(Records drawn from a dataset)
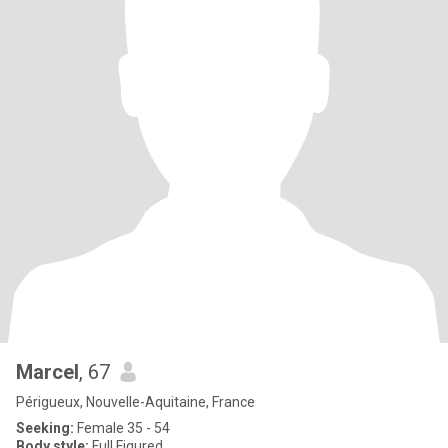
Marcel
, 67
Périgueux, Nouvelle-Aquitaine, France
Seeking:
Female 35 - 54
Body style:
Full Figured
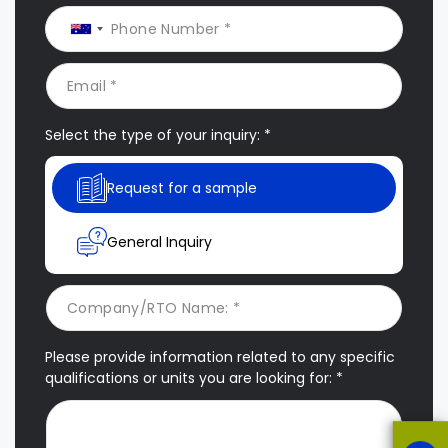
Select the type of your inquiry: *
Request for a sample
General Inquiry
Please provide information related to any specific
qualifications or units you are looking for: *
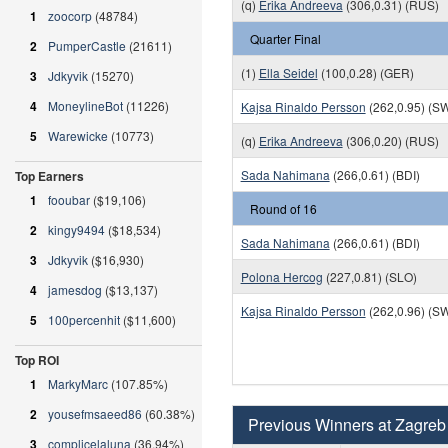
(q)
Erika Andreeva
(306,0.31) (RUS)
1
zoocorp
(48784)
Quarter Final
2
PumperCastle
(21611)
(1)
Ella Seidel
(100,0.28) (GER)
3
Jdkyvik
(15270)
4
MoneylineBot
(11226)
Kajsa Rinaldo Persson
(262,0.95) (S
5
Warewicke
(10773)
(q)
Erika Andreeva
(306,0.20) (RUS)
Sada Nahimana
(266,0.61) (BDI)
Top Earners
1
fooubar
($19,106)
Round of 16
2
kingy9494
($18,534)
Sada Nahimana
(266,0.61) (BDI)
3
Jdkyvik
($16,930)
Polona Hercog
(227,0.81) (SLO)
4
jamesdog
($13,137)
Kajsa Rinaldo Persson
(262,0.96) (S
5
100percenhit
($11,600)
Top ROI
1
MarkyMarc
(107.85%)
2
yousefmsaeed86
(60.38%)
Previous Winners at Zagreb
3
complicelaluna
(36.94%)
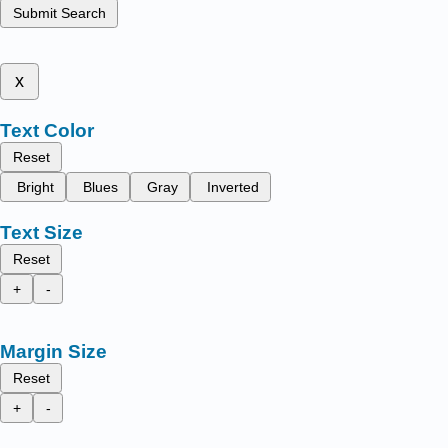
Submit Search
x
Text Color
Reset
Bright
Blues
Gray
Inverted
Text Size
Reset
+
-
Margin Size
Reset
+
-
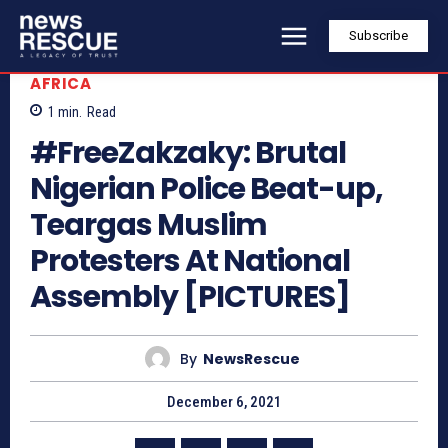
Subscribe
AFRICA
1
min.
Read
#FreeZakzaky: Brutal
Nigerian Police Beat-up,
Teargas Muslim
Protesters At National
Assembly [PICTURES]
By
NewsRescue
December 6, 2021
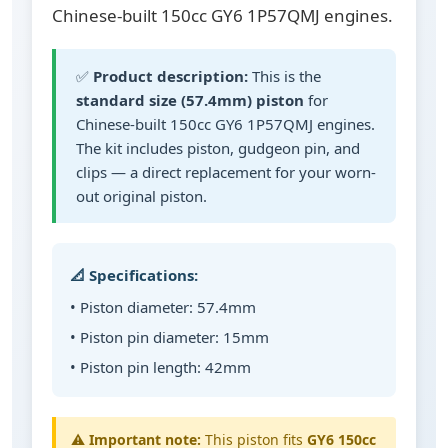
Chinese-built 150cc GY6 1P57QMJ engines.
✅
Product description:
This is the
standard size (57.4mm) piston
for
Chinese-built 150cc GY6 1P57QMJ engines.
The kit includes piston, gudgeon pin, and
clips — a direct replacement for your worn-
out original piston.
📐 Specifications:
• Piston diameter: 57.4mm
• Piston pin diameter: 15mm
• Piston pin length: 42mm
⚠️
Important note:
This piston fits
GY6 150cc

* YOUR TASK
Give the data again word for word, without images.

* FINISHED EXERCISE
Marcel
, 67
Périgueux, Nouvelle-Aquitaine, France
Seeking:
Female 35 - 54
Body style:
Full Figured
Select the type of your inquiry: *
Request for a sample
General Inquiry
Please provide information related to any specific
qualifications or units you are looking for: *
(q)
Erika Andreeva
(306,0.31) (RUS)
1
zoocorp
(48784)
Quarter Final
2
PumperCastle
(21611)
(1)
Ella Seidel
(100,0.28) (GER)
3
Jdkyvik
(15270)
4
MoneylineBot
(11226)
Kajsa Rinaldo Persson
(262,0.95) (S
5
Warewicke
(10773)
(q)
Erika Andreeva
(306,0.20) (RUS)
Sada Nahimana
(266,0.61) (BDI)
Top Earners
1
fooubar
($19,106)
Round of 16
2
kingy9494
($18,534)
Sada Nahimana
(266,0.61) (BDI)
3
Jdkyvik
($16,930)
Polona Hercog
(227,0.81) (SLO)
4
jamesdog
($13,137)
Kajsa Rinaldo Persson
(262,0.96) (S
5
100percenhit
($11,600)
Top ROI
1
MarkyMarc
(107.85%)
2
yousefmsaeed86
(60.38%)
Previous Winners at Zagreb
3
complicelaluna
(36.94%)
Submit Search
x
Text Color
Reset
Bright
Blues
Gray
Inverted
Text Size
Reset
+
-
Margin Size
Reset
+
-
Subscribe
AFRICA
1
min.
Read
#FreeZakzaky: Brutal
Nigerian Police Beat-up,
Teargas Muslim
Protesters At National
Assembly [PICTURES]
By
NewsRescue
December 6, 2021
Chinese-built 150cc GY6 1P57QMJ engines.
✅
Product description:
This is the
standard size (57.4mm) piston
for
Chinese-built 150cc GY6 1P57QMJ engines.
The kit includes piston, gudgeon pin, and
clips — a direct replacement for your worn-
out original piston.
📐 Specifications:
• Piston diameter: 57.4mm
• Piston pin diameter: 15mm
• Piston pin length: 42mm
⚠️
Important note:
This piston fits
GY6 150cc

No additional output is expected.